You probably wouldn’t assume it by looking at me but I have a streak of lumberjack in me. It’s not just the flannel and chamois shirts I favor once the air becomes nippy.
My constant gardener, aka Gilda, loves her compost and mulch, resulting in many an afternoon spent by yours truly collecting fallen leaves to be pulverized in my Sears Craftsman Leafwacker Plus. One day last week after chopping up 15 bags of leaves I filled another 18 black, 40-gallon Hefty bags with the discards from maple and oak trees. I shredded those leaves this afternoon.
A few years ago I bought the Leafwacker from a Craig’s List poster in New Jersey for $25 and have enjoyed the annual autumn ritual of mulching leaves. It’s a lot less laborious than my two decades-ago lumberjack toil of collecting, chainsawing, chopping and stacking tree limbs culled from the roadside for our wood-burning stove.

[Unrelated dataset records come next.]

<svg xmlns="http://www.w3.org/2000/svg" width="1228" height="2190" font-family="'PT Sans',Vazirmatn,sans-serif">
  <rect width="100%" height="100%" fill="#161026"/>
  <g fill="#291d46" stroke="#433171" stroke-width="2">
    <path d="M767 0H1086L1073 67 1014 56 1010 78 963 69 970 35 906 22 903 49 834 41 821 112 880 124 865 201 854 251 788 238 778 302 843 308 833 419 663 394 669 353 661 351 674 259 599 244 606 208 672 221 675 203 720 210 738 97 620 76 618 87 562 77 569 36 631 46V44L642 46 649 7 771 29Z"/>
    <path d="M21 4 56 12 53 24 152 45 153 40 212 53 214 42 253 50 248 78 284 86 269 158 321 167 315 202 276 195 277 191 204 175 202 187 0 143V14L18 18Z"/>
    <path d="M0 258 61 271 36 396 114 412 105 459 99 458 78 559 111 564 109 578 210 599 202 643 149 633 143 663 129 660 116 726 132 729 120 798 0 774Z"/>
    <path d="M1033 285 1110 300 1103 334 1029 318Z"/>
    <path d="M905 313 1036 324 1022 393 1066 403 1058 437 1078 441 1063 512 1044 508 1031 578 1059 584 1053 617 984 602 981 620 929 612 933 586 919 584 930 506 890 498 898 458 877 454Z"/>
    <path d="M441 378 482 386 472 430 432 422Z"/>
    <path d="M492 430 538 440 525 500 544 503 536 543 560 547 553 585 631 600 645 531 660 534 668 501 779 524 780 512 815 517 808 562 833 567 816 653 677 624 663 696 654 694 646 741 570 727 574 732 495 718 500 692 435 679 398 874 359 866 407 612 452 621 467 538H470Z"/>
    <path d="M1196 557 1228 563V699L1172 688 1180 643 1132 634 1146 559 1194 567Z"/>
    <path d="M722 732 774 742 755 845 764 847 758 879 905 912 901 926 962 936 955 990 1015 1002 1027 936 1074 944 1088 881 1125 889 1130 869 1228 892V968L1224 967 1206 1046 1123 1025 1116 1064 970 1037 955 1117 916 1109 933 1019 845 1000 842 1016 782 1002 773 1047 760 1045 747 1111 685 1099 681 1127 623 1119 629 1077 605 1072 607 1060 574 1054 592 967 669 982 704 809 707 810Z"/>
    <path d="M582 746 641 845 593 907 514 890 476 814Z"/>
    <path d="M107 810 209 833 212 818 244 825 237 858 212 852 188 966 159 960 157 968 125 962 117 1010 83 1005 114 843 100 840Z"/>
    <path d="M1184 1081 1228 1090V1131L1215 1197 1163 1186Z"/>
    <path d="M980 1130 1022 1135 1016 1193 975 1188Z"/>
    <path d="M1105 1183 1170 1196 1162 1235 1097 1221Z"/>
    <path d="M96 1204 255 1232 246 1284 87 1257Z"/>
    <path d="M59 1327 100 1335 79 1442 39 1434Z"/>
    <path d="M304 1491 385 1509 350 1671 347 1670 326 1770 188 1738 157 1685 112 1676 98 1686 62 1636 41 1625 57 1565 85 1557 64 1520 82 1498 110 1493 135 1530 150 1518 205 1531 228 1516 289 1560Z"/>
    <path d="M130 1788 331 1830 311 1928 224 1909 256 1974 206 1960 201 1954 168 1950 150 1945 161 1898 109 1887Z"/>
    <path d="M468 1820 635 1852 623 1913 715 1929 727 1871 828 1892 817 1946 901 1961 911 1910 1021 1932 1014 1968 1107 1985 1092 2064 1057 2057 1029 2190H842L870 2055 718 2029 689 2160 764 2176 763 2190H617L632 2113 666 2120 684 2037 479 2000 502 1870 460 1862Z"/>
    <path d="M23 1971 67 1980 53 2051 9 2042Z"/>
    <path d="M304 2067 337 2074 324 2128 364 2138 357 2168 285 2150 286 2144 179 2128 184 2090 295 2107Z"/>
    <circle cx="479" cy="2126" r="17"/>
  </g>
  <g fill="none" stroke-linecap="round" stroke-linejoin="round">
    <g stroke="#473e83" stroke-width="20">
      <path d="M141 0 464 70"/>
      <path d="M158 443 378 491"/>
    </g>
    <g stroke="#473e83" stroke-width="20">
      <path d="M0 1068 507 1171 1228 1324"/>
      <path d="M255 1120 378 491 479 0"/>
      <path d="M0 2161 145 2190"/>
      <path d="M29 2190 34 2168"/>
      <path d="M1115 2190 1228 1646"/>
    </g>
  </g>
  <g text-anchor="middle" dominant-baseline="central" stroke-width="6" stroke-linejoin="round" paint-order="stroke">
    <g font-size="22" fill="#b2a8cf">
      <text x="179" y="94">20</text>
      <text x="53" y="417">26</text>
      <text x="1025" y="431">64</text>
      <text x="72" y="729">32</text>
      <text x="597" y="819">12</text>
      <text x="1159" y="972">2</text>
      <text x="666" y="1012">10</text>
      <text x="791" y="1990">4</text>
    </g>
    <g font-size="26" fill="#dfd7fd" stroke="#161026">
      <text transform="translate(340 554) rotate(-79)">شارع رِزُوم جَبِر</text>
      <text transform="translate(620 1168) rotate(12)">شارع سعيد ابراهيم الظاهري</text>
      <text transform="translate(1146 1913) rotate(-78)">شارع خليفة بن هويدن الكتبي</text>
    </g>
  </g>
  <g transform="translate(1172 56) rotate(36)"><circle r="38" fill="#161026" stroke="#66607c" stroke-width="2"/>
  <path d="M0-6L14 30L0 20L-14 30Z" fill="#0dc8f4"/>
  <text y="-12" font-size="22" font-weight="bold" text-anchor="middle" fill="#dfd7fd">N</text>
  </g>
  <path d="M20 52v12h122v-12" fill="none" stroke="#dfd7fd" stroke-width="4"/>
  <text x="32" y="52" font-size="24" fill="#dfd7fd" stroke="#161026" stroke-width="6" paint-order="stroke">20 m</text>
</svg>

Anyway, there’s a back-to-nature type of pleasure I get from this exercise, which almost got stopped in its tracks this year. Shortly after starting last week, the Leafwacker ground to a halt. I thought it might have shorted out on the foil wrapper of a Twix bar that had infiltrated the leaves. I took the machine to the Sears repair shop. They said it would cost some $125 with no guarantee they could fix it.
I passed on that “reassuring” estimate and turned to Google. Sure enough, there were several posts about sudden stoppages of a Leafwacker, including one suggestion to hit the reset button on the bottom of the inverted machine. Who knew there was a reset button? Again sure enough, the Leafwacker sprung back to life. A short while later the mulcher stopped again in mid-stream but this time I knew what to do. Hooray for technology.
Sleep Tight: The good people who sold us our Sleep Number bed called over the weekend to ask how we’ve been slumbering and to suggest a technology add-on. With SleepIQ, we’d be able to monitor things like how many times we got up in the middle of the night, how often we tossed and turned, our heart rate and breathing rate, and how our diet affected our sleep. All this for $499.
I respectfully declined, though I would have liked to find out how SleepIQ distinguishes normal tossing and turning from the bodily movements of two people making love.
Here’s another question I’d like the answer to—when Gilda and I recently went to the movies, we saw a preview for "50 to 1," what was said to be “based on the true story of horse racing legend Mine That Bird.”
Okay, lots of pictures these days originate from “true” stories. The next preview was for “Exodus: Gods and Kings.” It did not say the movie was based on a true story. I’m guessing the producers did not want to take sides on whether the Bible was fact- or myth-based, but I’d like to know their reasoning.
Spoiler Alert: The movie we saw was “Gone Girl,” which contained one of the best puns I’ve heard recently. It concerned Amy Dunne who masquerades her own disappearance and possible murder. In describing missing person Amy, a TV personality said she “forged a successful career in journalism.” As the British say, brilliant.